Dans la Grande Rue de Port-Louis où s’alignent la plupart des commerces de la ville, un panneau indique, à l’entrée d’un porche, la direction de « Port-Liberté, chez Antoinette Poisson, magasin de décoration, brocante, salon de thé ». Le choix d’une typographie ancienne, inspirée du XVIIIe siècle, témoigne d’emblée d’un certain raffinement. En empruntant une ruelle, on découvre une façade blanche aux volets bleu nuage et à l’enseigne affichant fièrement ce nom chargé d’histoire.
Port-Liberté, c’est ainsi que fut rebaptisé Port-Louis durant la Révolution française pendant que sa citadelle emprisonnait nobles et royalistes. Rien d’étonnant à ce que Jean-Baptiste Martin et Vincent Farelly, passionnés de décors Louis XV, aient tout de suite aimé cette ville du Morbihan, arrimée à la rade de Lorient. Le couple de jeunes quadragénaires s’y est installé en 2020, après le premier confinement, et a ouvert, l’été dernier, une boutique-salon de thé assortie d’une chambre d’hôte perchée sous les toits.
Il y a douze ans, le duo qui veut réhabiliter le papier peint dominoté, un savoir-faire du XVIIIe siècle – les dessins y sont imprimés grâce à une planche gravée, puis mis en couleur au pochoir ou à la main –, lance la marque A Paris chez Antoinette Poisson et ouvre une enseigne à Paris, toujours en activité. Il conçoit aussi des motifs issus de rééditions anciennes ou de créations originales dans le style de l’époque.

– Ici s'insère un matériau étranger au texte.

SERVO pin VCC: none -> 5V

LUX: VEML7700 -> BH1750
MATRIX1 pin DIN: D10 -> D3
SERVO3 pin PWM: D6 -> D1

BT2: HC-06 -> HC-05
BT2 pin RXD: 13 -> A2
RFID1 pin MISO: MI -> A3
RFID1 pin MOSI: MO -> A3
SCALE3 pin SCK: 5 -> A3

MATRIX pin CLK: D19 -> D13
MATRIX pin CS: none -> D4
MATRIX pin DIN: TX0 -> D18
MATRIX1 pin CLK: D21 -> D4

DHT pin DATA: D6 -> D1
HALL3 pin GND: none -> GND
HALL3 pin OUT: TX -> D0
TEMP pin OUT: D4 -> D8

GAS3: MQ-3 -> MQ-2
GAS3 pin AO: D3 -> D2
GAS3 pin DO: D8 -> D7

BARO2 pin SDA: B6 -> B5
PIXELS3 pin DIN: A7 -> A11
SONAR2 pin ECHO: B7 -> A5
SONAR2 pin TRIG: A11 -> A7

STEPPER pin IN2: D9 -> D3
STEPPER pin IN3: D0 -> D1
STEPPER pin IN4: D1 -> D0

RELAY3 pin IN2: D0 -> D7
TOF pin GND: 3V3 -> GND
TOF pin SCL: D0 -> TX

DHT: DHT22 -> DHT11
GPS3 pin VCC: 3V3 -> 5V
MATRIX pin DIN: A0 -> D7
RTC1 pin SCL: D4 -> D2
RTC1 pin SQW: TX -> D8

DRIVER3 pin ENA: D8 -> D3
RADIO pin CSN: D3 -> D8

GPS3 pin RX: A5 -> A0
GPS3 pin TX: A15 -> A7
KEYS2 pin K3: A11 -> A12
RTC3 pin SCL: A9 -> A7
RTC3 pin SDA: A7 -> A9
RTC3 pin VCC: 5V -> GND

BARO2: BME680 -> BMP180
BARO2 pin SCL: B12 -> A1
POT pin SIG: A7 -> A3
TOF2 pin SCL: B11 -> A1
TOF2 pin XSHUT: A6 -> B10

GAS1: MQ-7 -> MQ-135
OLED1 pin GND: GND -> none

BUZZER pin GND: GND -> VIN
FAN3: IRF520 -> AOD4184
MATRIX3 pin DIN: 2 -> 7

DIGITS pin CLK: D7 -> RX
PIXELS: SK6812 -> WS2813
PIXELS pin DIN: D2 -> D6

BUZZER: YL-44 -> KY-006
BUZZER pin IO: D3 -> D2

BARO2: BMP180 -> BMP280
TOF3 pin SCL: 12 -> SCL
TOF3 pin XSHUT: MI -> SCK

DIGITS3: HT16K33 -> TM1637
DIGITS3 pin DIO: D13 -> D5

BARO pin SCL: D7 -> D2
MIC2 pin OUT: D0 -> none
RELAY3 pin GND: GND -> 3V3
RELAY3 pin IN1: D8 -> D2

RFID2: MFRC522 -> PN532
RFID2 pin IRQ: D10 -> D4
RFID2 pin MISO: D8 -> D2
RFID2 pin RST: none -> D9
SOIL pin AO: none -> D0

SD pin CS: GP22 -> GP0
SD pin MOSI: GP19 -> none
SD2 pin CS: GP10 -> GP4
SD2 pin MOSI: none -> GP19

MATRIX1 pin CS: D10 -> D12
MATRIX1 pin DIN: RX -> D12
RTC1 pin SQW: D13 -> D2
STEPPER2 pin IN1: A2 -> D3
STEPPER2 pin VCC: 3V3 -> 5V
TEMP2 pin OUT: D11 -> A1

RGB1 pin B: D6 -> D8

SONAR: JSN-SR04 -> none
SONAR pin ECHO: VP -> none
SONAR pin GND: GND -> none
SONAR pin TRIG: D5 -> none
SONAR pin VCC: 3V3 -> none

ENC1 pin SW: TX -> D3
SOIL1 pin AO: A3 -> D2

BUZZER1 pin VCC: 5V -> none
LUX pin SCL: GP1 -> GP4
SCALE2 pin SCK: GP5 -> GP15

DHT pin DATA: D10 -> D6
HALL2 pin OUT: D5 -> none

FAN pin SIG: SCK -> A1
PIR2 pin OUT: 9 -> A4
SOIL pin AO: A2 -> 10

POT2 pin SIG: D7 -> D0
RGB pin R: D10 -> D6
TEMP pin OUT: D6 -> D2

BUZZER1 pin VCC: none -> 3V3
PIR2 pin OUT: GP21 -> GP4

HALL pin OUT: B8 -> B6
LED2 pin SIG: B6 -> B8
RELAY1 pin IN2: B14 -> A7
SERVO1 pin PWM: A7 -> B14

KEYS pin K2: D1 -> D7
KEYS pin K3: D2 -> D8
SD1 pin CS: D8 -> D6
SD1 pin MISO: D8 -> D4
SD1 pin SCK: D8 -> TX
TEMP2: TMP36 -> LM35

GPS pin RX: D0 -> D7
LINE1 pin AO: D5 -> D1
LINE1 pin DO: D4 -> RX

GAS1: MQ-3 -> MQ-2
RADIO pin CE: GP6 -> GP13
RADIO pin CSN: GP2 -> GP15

Guirlandes de fleurs, festons, grenades, ikats ou encore pointes de diamant sont ainsi déclinés sur des papiers peints, des tissus, des coffrets en papier mâché, de la vaisselle, de la papeterie fine. Le nom de leur marque est un hommage à la marquise de Pompadour, née Jeanne-Antoinette Poisson, préférée de Louis XV et ardente protectrice des arts décoratifs.
Une technique ancienne
Dès l’entrée de leur boutique bretonne, aux murs d’un vert menthe patiné et à l’ambiance de bazar à l’ancienne, on trouve, soigneusement rangés dans un coffre en bois, une sélection de leurs papiers dominotés. Servant jadis à recouvrir des livres, à décorer l’intérieur d’armoires ou à agrémenter entresols et alcôves, on les achète désormais souvent pour les encadrer, comme des tableaux.
Les couleurs, qui semblent passées et dont la gamme a été minutieusement définie, s’étalent sur un papier précieux fabriqué par le maître d’art Jacques Bréjoux, au Moulin du Verger, en Charente, à partir de chiffons anciens pilés au maillet. « Cela donne au support une texture charnelle », explique Jean-Baptiste Martin.